▸ How to complete this task:
Those lines of the records that contain "augmentation을" are to be located and copied.
(Given information)
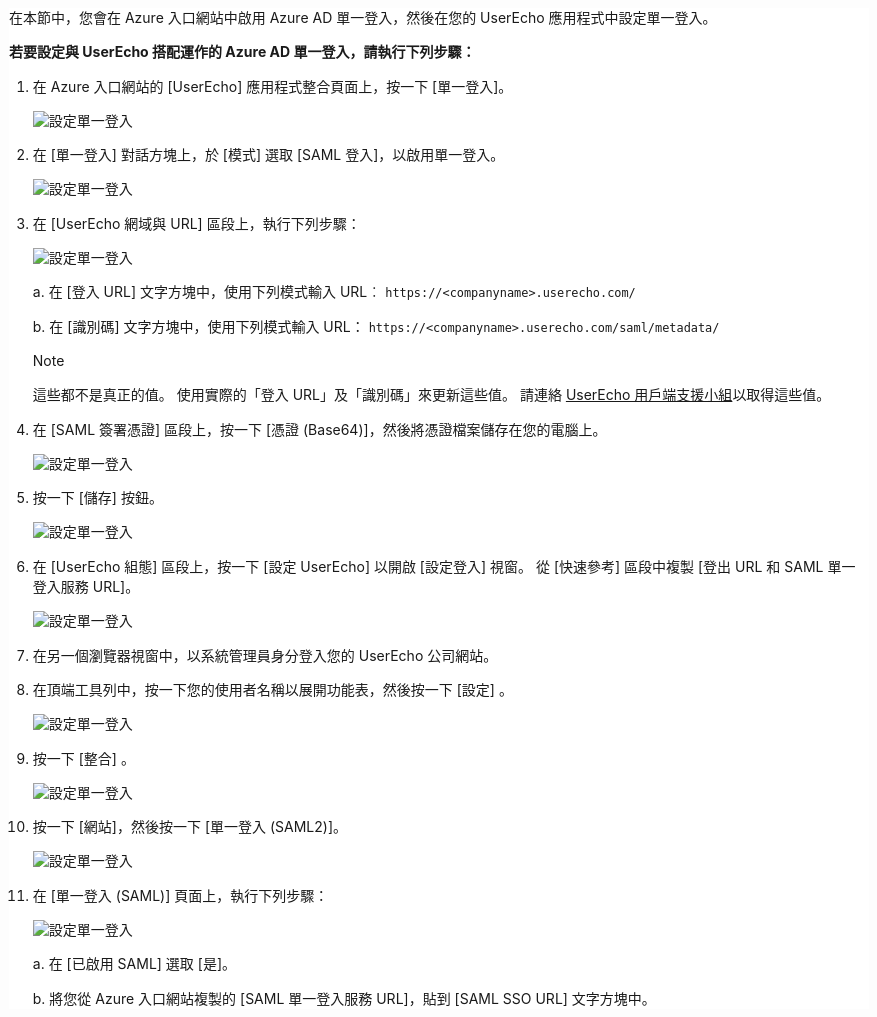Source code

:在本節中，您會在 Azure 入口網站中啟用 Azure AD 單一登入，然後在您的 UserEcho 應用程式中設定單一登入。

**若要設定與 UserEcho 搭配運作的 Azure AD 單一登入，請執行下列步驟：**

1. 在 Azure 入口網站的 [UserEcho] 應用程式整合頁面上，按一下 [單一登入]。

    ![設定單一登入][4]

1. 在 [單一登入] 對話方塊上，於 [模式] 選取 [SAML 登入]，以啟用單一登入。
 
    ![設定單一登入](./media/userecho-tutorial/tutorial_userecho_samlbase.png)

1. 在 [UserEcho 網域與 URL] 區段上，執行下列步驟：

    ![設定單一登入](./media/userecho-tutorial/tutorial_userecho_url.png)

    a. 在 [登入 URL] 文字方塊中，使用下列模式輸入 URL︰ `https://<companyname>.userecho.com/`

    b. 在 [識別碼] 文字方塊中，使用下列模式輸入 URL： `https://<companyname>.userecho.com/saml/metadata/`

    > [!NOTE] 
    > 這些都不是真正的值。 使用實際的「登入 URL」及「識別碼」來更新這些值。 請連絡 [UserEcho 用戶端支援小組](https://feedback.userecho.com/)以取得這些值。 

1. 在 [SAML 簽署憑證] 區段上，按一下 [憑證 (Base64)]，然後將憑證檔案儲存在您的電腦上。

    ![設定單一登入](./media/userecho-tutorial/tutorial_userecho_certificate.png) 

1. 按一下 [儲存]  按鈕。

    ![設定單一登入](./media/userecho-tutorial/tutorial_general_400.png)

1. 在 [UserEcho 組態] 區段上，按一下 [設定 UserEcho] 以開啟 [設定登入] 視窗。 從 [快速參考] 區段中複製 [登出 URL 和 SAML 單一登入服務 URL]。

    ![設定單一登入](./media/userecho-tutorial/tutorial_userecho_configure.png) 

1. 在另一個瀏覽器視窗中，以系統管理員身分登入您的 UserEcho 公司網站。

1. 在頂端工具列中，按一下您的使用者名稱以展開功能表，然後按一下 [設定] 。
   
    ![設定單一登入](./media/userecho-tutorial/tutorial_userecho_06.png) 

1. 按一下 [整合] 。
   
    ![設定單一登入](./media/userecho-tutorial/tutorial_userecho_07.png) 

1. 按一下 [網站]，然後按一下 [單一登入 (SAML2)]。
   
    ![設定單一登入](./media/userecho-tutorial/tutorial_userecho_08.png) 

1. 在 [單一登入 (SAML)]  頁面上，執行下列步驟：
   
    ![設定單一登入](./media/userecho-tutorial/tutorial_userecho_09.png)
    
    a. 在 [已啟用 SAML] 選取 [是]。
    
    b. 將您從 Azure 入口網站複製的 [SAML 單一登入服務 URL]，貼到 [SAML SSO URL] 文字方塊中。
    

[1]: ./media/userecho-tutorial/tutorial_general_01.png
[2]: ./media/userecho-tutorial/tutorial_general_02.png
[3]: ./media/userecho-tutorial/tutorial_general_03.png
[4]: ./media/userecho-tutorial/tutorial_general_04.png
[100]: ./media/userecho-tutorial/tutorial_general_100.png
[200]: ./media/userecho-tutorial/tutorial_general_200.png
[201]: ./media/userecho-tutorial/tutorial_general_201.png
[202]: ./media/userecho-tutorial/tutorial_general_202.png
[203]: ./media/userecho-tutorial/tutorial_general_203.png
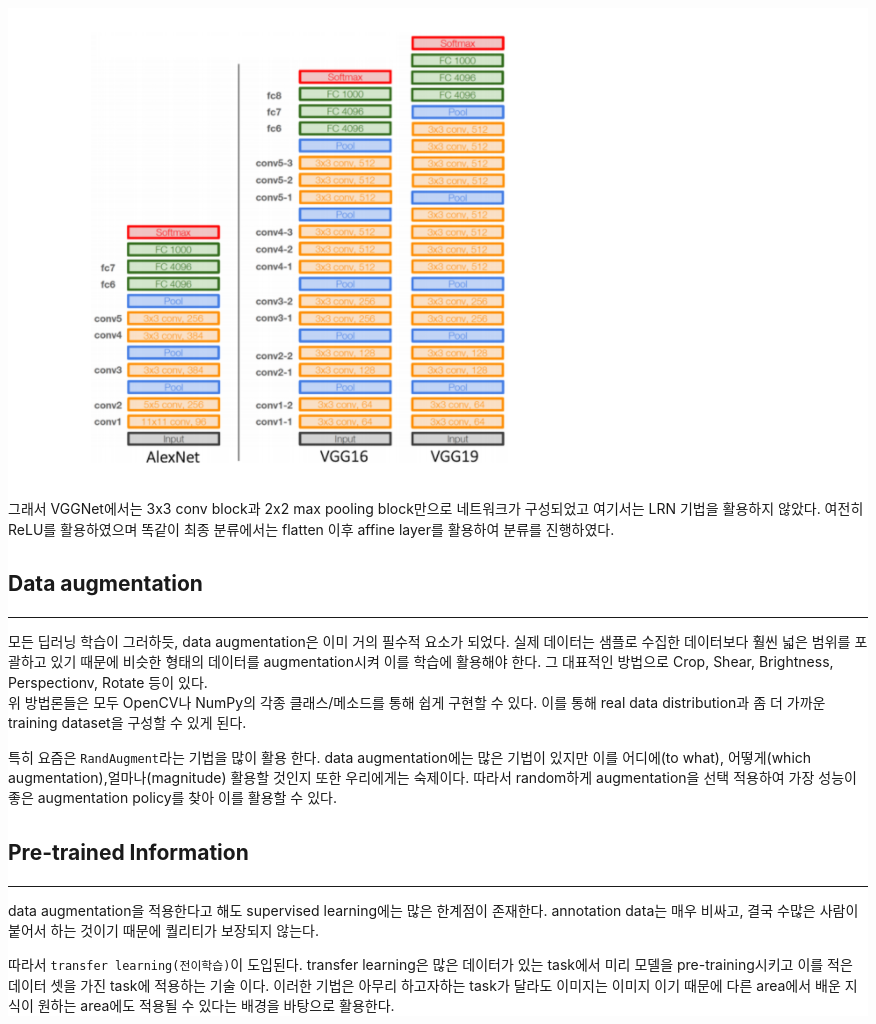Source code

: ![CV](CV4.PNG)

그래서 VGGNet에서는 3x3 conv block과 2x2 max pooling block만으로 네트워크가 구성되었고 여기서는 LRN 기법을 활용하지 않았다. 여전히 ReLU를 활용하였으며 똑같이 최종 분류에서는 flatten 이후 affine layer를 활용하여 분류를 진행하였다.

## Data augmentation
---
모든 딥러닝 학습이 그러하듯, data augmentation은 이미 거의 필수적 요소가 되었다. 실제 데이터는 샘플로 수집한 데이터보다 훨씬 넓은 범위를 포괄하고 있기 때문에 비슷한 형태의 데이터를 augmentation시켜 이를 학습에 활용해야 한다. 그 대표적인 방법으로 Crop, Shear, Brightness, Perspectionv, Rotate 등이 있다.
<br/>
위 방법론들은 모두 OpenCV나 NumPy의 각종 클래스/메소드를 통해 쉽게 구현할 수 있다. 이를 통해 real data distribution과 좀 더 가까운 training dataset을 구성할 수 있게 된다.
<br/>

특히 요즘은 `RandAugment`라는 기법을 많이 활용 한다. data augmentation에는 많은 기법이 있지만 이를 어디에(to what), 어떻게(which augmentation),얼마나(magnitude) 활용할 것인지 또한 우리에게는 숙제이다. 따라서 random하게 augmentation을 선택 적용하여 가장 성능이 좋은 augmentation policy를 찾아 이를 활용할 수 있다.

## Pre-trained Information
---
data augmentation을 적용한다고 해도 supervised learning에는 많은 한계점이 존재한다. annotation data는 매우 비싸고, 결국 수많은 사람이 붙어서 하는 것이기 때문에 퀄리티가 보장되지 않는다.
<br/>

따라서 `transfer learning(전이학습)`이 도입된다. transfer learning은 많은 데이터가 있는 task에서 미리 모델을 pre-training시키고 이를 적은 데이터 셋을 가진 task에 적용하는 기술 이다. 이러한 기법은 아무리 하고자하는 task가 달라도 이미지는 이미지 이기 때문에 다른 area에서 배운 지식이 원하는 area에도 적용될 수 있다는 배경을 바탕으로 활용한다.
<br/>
(End Given information)
(Given information)
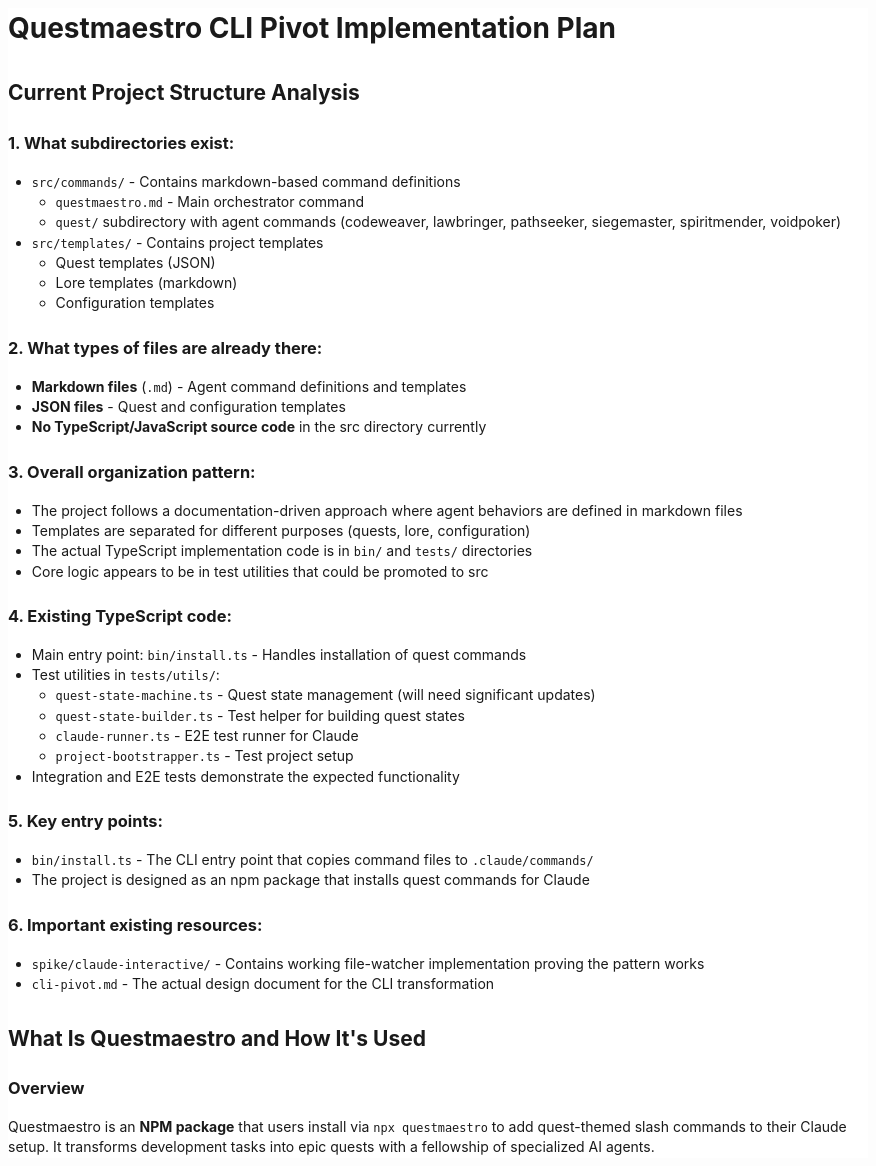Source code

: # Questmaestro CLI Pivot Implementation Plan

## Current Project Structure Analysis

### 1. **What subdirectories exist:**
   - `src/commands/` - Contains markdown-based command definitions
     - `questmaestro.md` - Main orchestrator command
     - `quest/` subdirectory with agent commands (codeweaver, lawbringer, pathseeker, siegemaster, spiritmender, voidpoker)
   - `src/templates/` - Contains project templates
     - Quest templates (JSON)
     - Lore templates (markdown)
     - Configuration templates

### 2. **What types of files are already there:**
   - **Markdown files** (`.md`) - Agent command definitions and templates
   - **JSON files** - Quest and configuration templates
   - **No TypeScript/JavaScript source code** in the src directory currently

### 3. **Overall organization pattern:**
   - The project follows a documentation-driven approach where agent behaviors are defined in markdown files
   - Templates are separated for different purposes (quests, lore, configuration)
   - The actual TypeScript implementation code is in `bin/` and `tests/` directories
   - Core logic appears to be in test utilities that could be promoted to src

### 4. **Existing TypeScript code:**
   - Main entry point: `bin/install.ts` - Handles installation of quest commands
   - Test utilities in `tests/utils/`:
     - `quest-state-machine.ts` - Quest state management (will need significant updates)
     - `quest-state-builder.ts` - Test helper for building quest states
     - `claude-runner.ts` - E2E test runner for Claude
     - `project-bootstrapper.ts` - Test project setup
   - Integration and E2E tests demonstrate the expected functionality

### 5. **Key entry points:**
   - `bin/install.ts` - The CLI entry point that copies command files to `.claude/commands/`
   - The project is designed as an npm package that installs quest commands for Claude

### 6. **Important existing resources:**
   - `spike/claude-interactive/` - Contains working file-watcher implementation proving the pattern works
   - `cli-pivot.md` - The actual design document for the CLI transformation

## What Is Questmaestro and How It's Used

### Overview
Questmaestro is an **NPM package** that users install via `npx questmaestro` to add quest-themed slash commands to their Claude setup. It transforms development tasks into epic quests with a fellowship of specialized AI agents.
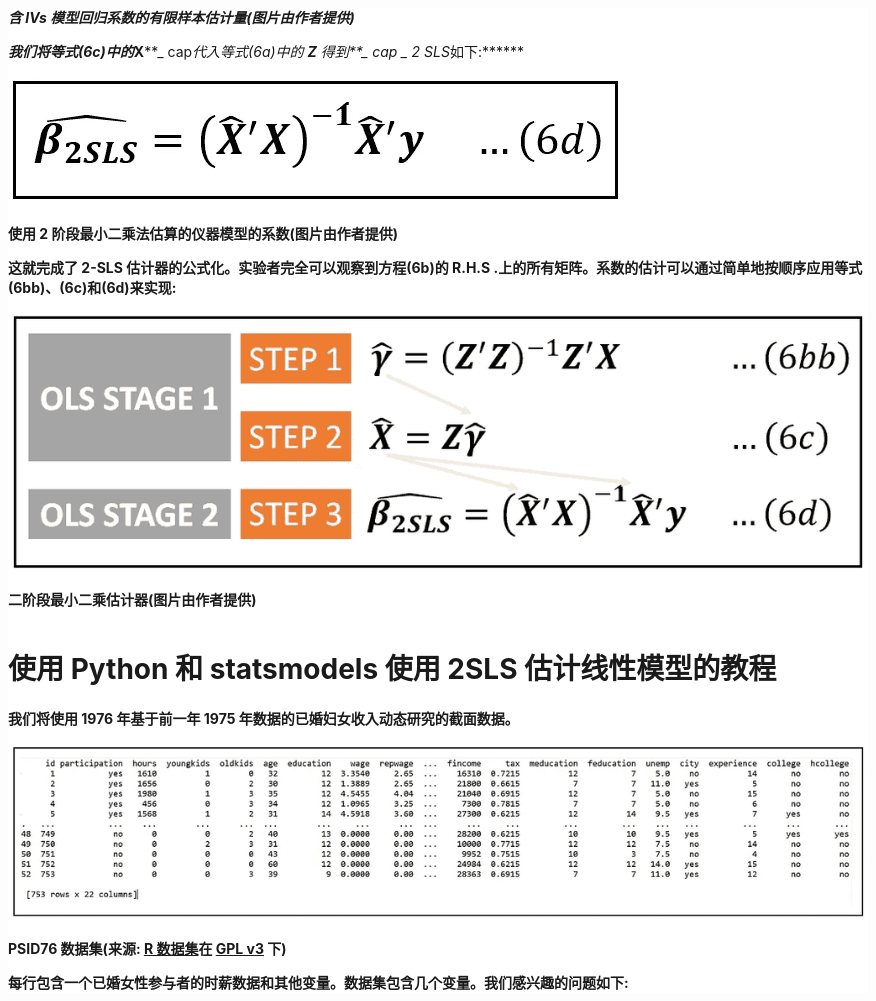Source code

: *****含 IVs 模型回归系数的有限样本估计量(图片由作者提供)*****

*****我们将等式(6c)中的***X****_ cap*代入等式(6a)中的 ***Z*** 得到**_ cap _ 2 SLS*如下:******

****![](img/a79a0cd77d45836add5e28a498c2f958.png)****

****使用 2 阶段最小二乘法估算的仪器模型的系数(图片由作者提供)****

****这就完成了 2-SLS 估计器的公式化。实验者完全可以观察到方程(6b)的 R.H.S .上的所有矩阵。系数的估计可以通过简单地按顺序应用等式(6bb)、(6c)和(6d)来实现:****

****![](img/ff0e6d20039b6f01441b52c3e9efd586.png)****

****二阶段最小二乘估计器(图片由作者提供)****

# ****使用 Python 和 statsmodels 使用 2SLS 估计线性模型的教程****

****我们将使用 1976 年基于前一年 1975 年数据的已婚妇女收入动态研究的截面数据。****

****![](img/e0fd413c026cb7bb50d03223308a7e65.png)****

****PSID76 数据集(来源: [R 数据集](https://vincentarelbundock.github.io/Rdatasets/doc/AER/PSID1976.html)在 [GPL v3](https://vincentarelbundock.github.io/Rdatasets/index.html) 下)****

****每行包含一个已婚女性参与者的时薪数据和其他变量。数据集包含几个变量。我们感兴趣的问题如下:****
(End Given information)
▸ Result for this task:
특히 요즘은 `RandAugment`라는 기법을 많이 활용 한다. data augmentation에는 많은 기법이 있지만 이를 어디에(to what), 어떻게(which augmentation),얼마나(magnitude) 활용할 것인지 또한 우리에게는 숙제이다. 따라서 random하게 augmentation을 선택 적용하여 가장 성능이 좋은 augmentation policy를 찾아 이를 활용할 수 있다.
data augmentation을 적용한다고 해도 supervised learning에는 많은 한계점이 존재한다. annotation data는 매우 비싸고, 결국 수많은 사람이 붙어서 하는 것이기 때문에 퀄리티가 보장되지 않는다.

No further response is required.